Serginin bütününde, Bizantinizmin tarihsel kurgu ya da tarihsel yeniden canlandırmanın ötesine gittiği ve daha spekülatif kurgulara da konu olduğu yoğun bir şekilde gözlemlenebilir. Ortaçağ’ın alımlanmasında gördüğümüz bu tip örnekler, yani Yüzüklerin Efendisi serisi, Dune serisi gibi edebi eserlerin ya da Jean Giraud’un (Moebius) illüstrasyonlarının ortaçağ tarihiyle ilişkilenme biçimlerine benzer Bizans bağlantılı romanlar, illüstrasyonlar ve başka üretimlerin ortaya çıktığını görmenin çarpıcı olduğunu düşünüyorum.
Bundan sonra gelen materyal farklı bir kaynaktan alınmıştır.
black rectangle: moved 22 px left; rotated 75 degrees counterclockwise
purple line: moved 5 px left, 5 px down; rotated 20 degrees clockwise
“İstanbul’da Bu Ne Bizantinizm?”: Popüler Kültürde Bizans sergisi 6 Mart 2022 tarihine kadar Pera Müzesi’nde ziyaret edilebilir. Pera Müzesi Salı’dan Cumartesi’ye 10.00-19.00, Pazar günleri ise 12.00-18.00 saatleri arasında gezilebilir. Cuma günleri “Uzun Cuma” kapsamında 18.00-22.00 arası tüm ziyaretçiler, Çarşamba günleri ise “Genç Çarşamba” kapsamında tüm öğrenciler müzeyi ücretsiz ziyaret edebilir.